DSN Retailing Today, Feb 28, 2005 by Ken Rankin

The president's plan for private Social Security investment accounts--a proposal he outlined during the State of the Union address earlier this year--created a firestorm of controversy that seems likely to continue on for months.

In contrast, however, the public, the press and the politicians have all but overlooked a separate and potentially even more far-reaching initiative that was advanced during that same speech: the president's proposal to overhaul the current federal tax system.

Retailers concerned that they may be saddled with a new federal sales tax have reason to worry about the administration's flirtation with tax reform. Although he hasn't specifically endorsed the establishment of a national consumption tax as a replacement for the federal income tax, it's pretty clear that's the direction the president is tilting.

If anything, the president leaned even further in that direction during his State of the Union address by describing the income tax as an "archaic and incoherent" system and continued on by saying that it was "created to meet the needs of an earlier time."

The White House has already taken action to back up that rhetoric. A new presidential task force on tax reform has already been appointed, and that group is under orders to issue recommendations for streamlining the tax system no later than July.

The recommendations from that bipartisan task force may well provide the White House with enough political cover to advance legislation calling for the creation of a national tax on retail sales.

While the administration has decided to wait for the task force report before pushing for tax reform, some consumption-tax supporters in Congress are not showing the same patience.

Sen. Saxby Chambliss, R-Ga., has already introduced legislation aimed at creating a stiff new federal consumption tax to replace all personal and corporate income taxes, as well as all payroll taxes, estate and gift taxes and capital gains taxes.

The price tag for this massive streamlining of the federal tax code: a whopping new 23% federal tax on the sale of all goods and services--a plan that would trigger overnight increases in the cost of everything from haircuts and housewares to golf clubs and girdles.

Supporters of the Fair Tax Act of 2005 contend that the changes mandated by this legislation would be "revenue neutral"--the government would wind up with the same amount of tax income that it currently receives. At the same time, they maintain that the typical taxpayer will come out ahead under this approach because the cost of administering and complying with a consumption tax would be considerably less than under the current system.

The problem for retailers is that even if consumers wind up with as much (or even more) disposable income under Chambliss' national sales tax system, chances are they won't be quite as willing to part with it.
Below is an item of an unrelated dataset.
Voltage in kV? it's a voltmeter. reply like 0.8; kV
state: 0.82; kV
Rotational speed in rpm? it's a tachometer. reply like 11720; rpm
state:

A consumption tax rewards consumers for not buying goods and services, while penalizing them for doing so.

Nobody knows for sure how much of a spending disincentive would result from a national sales tax. But it might not take much to create a tidal wave of red ink for much of American retailing.

Even now, thousands of retailers--from mom-and-pop storefronts to giant national chains--are hanging on to profitability by their fingernails. It wouldn't take more than a stiff breeze to blow them over.

And for these retailers, a 23% national sales tax would be a Category 4 hurricane.